After the Election, Count Hairs

Well it happened.  I didn’t think it would.  But I woke up on Wednesday morning and then again on Thursday and Friday to discover that what I thought was all but impossible had happened.  We had found a way to say more about an election after it was over than we did while it was still going on.

I won’t say how it went for me.  Not here.  Not from this pulpit or any pulpit.  Not ever.  Pulpits aren’t for calling out election results, only for calling out fear and calling on hope.  This isn’t to say that I don’t care about who’s been elected, or that I never thought it mattered in the first place—Trump, Clinton, Johnson, it’s all the same to me.

It wasn’t all the same on Tuesday when I voted and it wasn’t all the same on Wednesday when I woke up to discover who had won and who had lost.

We have been told that it’s not whether you win or lose but how you play the game that matters.  I don’t think this is helpful wisdom, though.  The fact is, not everyone gets a trophy, not everyone gets the promotion, not everyone gets to ride off into the sunset.  And as for the ones who do get these things, they tend also to get the power to decide for others, and especially for the losers.  And so it has mattered to me all along who would win the election, because if the spoils go to the victor, the victor has the ability to make sure the loser doesn’t go without.

- SET TASKS -
[A] Pull every line from the records below, unchanged, and leave the pictures out.
[B] Write the next part of the post-election reflection above, picking up after its final sentence.

- DATA PROVIDED -
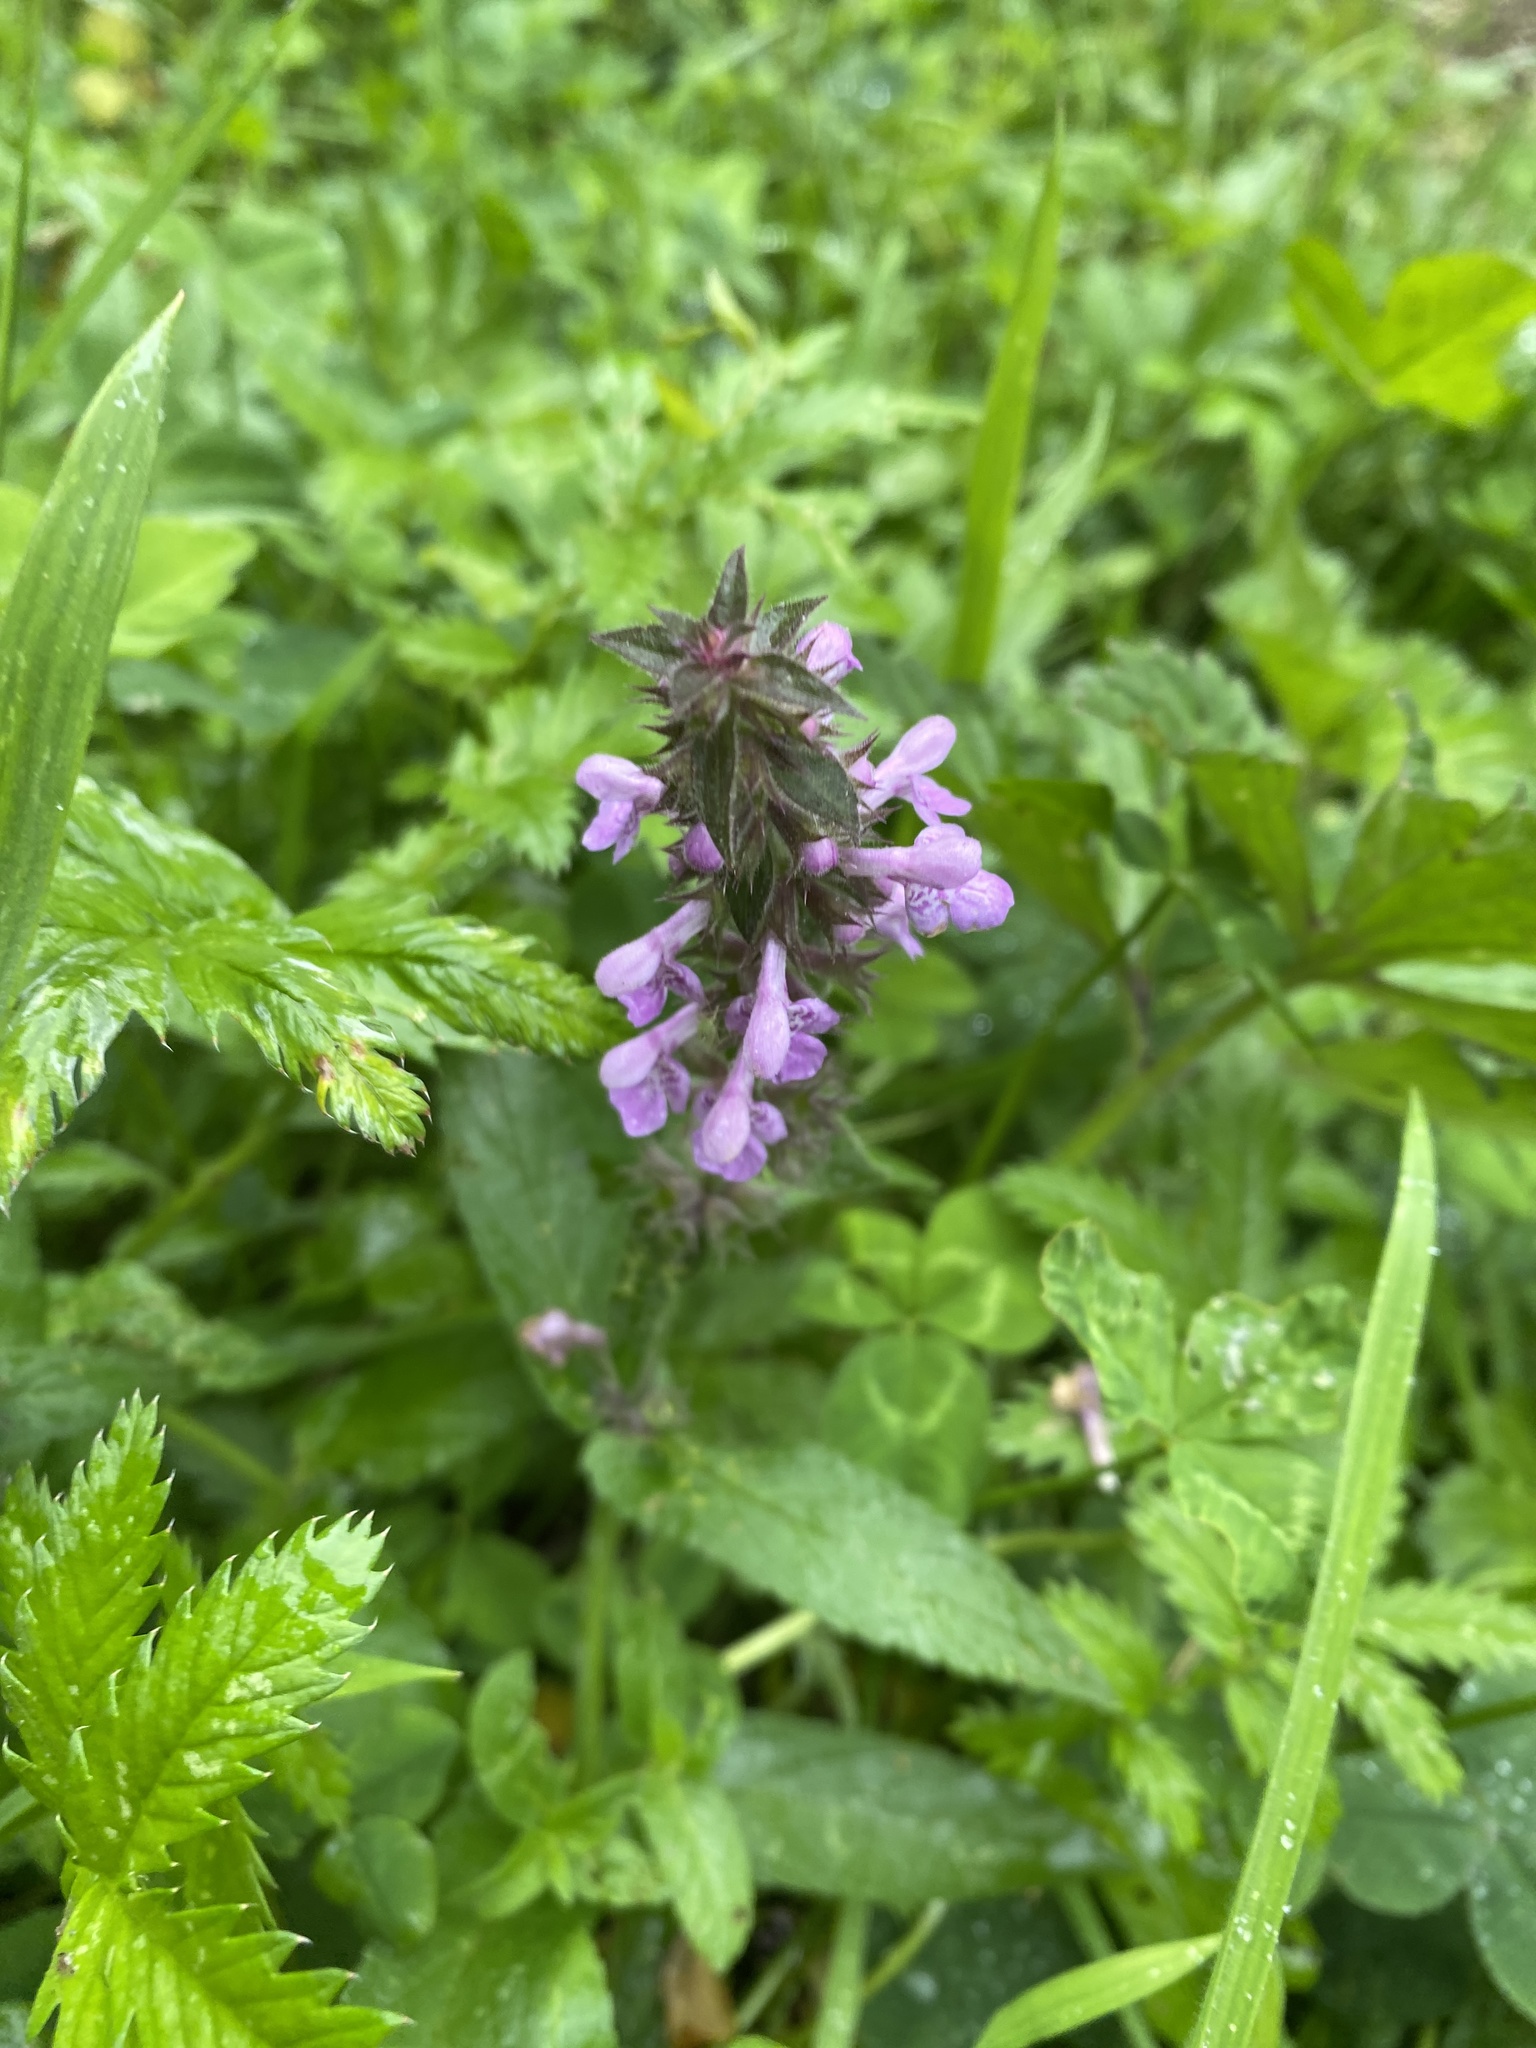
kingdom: Plantae
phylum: Tracheophyta
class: Magnoliopsida
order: Lamiales
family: Lamiaceae
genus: Stachys
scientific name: Stachys palustris
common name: Marsh woundwort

- RESULTS FOR THE EXERCISE -
[A]
kingdom: Plantae
phylum: Tracheophyta
class: Magnoliopsida
order: Lamiales
family: Lamiaceae
genus: Stachys
scientific name: Stachys palustris
common name: Marsh woundwort

[B]
And I don’t think we can overstate how important this quality is, because if our most recent election cycle has shown us anything it’s that sometimes winning and losing is a zero sum game.  It’s not just that the person we wanted to win actually does, or that the person we thought would win doesn’t, it’s that the only thing that makes us feel worse than losing is someone else having won, or put another way, the thing that really makes us feel good about winning is that someone else lost.

When the winner has no concern for the loser and the loser has no concern for the winner, then it’s hard to tell who won and who lost and in the end it’s a zero sum game.

This past Tuesday afternoon I was at the bus stop waiting for my daughter to come home from school.  As with most days, I wasn’t alone.  There are 3 families in our neighborhood whose children all take the bus together and we’ve all become quite chummy with one another.  So there I was—me, two neighbors, and one of my neighbor’s had his youngest son with him.  He was running around, jumping off the curb, and passing time as little boys do, when his mom pulled onto the street just ahead of the bus.  She was getting home from work and he was naturally excited to see her and he darted out in the direction of her car.  She motioned for him to stop, to allow her time to pull over, but he just couldn’t help himself.  Meanwhile the bus was coming to a stop.  So I reached out to grab his hand and pull him back, thinking I was doing the good and necessary thing, and of course he started to yell.  “Let me go, let me go.  You’re not my daddy!”  But of course I couldn’t.  His dad quickly ran over and picked him up, which is when he turned and threw me a gentle punch.  His dad apologized and told him to apologize, too, but the tears just kept coming.  I told him it was okay and that I didn’t mean to hurt him at all.  “I just want you to be safe.”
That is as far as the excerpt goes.